Agentic AI Needs Its TCP/IP Moment
11 comments
·March 31, 2025usecodenaija
Klaster_1
Makes sense. Current networking standards ultimately emerge from ARPA, a single actor - this was a single vendor solution being adopted. AI agent field has many more actors, the situation resembles browser wars or even something more loose common-approach-wise.
noosphr
This is easily solvable by using _plain English_ as the interop layer. We have more or less solved natural language input with open source llms that are about as capable as llama3-70b. Searching the docs of the next tool to be called is all you need to get an invocation that does what an agent needs to do.
spwa4
The problem is reversed. For companies trying, it's in their interest to wall off all their customers' info (and totally block all agents except, perhaps, their own). Agents are a nightmare "for personal information". Not really of course, or they are, but no-one cares. For companies they're just a really easy way to download your competitor's customer list, or having yours downloaded by your competitor.
Just like we have anti-scraping now, it seems to me to be in the vast majority of companies' interests to block agents from working. The big innovation of AI for companies and ad companies is simply that it may bypass companies security measures in a legal way.
jameslk
The predecessors of agentic AI, humans, have figured this out. They use this thing called user interfaces to do computing. If agentic AI can't use UIs like humans, why bother calling them agents?

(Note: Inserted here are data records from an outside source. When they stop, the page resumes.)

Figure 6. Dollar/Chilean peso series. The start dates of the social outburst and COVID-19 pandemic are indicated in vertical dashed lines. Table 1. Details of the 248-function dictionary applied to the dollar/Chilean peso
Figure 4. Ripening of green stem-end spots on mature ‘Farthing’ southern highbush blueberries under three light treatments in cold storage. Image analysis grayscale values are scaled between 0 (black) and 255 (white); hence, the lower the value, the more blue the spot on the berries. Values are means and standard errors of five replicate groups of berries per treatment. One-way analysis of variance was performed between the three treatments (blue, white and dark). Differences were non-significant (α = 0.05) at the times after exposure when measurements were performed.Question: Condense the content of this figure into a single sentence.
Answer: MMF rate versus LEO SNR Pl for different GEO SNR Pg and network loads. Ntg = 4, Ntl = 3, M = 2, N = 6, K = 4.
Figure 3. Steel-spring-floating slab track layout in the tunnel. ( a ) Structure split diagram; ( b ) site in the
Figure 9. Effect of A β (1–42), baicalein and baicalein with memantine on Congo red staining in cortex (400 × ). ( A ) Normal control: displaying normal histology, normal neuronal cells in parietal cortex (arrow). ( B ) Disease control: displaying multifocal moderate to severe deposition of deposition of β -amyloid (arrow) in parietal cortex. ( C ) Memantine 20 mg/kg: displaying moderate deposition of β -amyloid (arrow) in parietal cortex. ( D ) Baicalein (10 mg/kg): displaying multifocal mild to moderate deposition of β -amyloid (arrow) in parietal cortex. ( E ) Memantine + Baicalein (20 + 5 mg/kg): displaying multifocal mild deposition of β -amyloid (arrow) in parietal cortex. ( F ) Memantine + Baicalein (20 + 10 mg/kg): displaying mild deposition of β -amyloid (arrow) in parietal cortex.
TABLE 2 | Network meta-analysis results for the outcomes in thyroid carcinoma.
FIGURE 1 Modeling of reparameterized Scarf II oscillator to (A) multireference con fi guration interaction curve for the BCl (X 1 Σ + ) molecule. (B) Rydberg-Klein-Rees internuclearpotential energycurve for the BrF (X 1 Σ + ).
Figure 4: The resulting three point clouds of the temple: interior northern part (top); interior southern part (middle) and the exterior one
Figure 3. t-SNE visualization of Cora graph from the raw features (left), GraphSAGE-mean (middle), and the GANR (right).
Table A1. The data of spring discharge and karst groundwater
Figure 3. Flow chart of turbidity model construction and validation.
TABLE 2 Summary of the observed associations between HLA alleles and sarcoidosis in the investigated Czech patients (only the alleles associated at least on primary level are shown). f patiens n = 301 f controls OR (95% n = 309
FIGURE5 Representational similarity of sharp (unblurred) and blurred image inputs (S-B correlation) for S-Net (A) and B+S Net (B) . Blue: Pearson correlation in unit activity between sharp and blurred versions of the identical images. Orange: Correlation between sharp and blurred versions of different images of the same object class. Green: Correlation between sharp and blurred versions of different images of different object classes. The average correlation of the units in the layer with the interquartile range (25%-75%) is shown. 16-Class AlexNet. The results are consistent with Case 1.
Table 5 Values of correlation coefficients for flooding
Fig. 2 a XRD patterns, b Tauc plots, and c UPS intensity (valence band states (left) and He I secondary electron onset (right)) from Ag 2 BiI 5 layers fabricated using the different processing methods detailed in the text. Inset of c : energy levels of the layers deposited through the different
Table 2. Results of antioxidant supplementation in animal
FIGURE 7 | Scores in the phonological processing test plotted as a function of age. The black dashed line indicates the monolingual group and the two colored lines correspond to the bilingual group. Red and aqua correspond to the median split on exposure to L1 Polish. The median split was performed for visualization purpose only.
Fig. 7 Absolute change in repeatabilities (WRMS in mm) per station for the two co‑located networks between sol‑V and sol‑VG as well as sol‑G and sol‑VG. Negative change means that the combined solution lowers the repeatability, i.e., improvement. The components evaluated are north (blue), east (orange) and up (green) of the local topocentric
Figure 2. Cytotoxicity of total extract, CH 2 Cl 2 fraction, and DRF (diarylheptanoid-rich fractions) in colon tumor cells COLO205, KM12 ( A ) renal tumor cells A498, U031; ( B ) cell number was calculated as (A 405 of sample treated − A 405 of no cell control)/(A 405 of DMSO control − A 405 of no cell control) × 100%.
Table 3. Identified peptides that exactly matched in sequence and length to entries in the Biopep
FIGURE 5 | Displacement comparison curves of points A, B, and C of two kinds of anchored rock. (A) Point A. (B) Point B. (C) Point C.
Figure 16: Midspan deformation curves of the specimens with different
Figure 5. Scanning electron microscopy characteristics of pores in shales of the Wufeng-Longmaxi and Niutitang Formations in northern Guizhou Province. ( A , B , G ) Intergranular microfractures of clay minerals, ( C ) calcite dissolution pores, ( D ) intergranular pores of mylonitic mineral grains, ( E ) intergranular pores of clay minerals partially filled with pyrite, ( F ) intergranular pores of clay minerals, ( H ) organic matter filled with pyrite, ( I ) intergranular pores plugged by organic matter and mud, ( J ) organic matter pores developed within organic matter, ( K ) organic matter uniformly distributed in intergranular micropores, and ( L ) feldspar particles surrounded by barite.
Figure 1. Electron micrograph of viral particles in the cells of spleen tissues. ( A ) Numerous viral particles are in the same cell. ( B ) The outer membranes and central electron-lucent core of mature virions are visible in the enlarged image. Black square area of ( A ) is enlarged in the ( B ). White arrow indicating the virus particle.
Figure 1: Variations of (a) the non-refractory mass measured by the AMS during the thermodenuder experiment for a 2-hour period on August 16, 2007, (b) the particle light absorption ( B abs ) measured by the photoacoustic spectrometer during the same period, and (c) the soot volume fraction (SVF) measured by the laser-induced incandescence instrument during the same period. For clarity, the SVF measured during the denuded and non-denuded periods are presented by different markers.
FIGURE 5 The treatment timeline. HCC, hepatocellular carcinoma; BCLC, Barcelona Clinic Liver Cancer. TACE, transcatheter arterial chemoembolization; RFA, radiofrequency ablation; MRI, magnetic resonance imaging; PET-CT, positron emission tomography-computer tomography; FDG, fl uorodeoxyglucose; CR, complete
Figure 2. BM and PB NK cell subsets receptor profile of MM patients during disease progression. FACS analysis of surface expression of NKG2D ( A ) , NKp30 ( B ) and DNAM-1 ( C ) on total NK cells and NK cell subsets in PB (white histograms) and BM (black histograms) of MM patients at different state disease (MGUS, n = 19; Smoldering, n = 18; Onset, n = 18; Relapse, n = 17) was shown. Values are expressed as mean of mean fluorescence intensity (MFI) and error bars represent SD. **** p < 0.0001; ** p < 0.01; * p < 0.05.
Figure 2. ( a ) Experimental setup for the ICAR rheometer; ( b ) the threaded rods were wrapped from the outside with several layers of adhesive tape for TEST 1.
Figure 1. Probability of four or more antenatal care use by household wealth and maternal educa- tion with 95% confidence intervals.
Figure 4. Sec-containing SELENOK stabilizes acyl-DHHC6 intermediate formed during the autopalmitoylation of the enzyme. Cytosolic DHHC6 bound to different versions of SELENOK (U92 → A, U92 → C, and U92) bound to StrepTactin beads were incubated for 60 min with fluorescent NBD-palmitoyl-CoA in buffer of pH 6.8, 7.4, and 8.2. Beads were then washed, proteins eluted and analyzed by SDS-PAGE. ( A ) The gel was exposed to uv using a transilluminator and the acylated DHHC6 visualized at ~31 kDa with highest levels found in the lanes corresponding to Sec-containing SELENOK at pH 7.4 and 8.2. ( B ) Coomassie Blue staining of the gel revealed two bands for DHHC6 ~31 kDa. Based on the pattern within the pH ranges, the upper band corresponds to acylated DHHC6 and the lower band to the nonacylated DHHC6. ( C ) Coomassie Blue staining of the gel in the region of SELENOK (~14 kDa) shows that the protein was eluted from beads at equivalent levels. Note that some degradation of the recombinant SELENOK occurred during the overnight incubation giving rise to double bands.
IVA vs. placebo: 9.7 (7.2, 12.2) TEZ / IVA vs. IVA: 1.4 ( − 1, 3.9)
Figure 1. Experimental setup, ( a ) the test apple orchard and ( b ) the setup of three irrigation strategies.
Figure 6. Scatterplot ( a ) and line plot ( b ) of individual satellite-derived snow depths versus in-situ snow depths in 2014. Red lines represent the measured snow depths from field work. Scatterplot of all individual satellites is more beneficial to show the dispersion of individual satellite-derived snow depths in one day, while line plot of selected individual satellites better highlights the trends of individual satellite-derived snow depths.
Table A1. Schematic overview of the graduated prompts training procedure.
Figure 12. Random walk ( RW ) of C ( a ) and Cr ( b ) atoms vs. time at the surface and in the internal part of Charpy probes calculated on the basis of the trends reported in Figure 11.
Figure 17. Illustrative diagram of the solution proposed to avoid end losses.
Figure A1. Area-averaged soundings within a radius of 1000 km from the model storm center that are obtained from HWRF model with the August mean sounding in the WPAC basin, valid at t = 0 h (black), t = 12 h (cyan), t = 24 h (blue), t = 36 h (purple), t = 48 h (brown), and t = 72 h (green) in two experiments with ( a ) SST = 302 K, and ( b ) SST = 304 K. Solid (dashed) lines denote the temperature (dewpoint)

I feel like there is momentum around this idea that all of computing needs to be re-invented (e.g. MCP, "agentic AI needs its TCP/IP moment") to address the deficiencies of agentic AI when what really should be addressed is their inability to be true agents for humans, using the tools humans already use.
Using UIs doesn't even have to be visual. Visually impaired users regularly use computers as well. Since UI for the visually impaired is all text based, it seems reasonable for LLMs to start there.
aurareturn
Disagreed. I think LLMs will simply get smart enough to figure out how to call into another API/agent.
lgas
There are many examples of this out in the wild already working, eg. https://github.com/openai/swarm
raffraffraff
TCP/IP v4 or v6? Because depending on the version, that sentence probably means different things
paul7986
Im excited for when Open AI or another AI company releases their own AI phone (GPT Phone maybe). Seen on your lock screen is a faceTime call with your AI Assistant / Agent that interfaces with all other Agents (businesses, orgs, family members, friends, etc) to auto-magically get things done for you via text, chat, hand / facial gestures, etc. Basically its a super powered human at your beckon call on your lock screen.
It can even take the best selfies for you ... gets you to the best lighting (sorry Zuckerberg smart glasses are not the next best thing you cant take selfies with them, but i do love my Meta Ray Bans).
Nullabillity
Let me tell you the twin tales of Rabbit and Humane…
paul7986
Neither are or were the Google or Apple of AI as chatGPT is. Just my guess that if chatGPT released their own phone (Microsoft could help with the hardware) that was like H.E.R. (the movie) my bet is it would become the next big thing.
Standardizing agentic AI prematurely could stifle innovation and diverse approaches.
Unlike networking protocols, AI agency may benefit more from competing frameworks that explore different philosophical and technical foundations before converging on standards.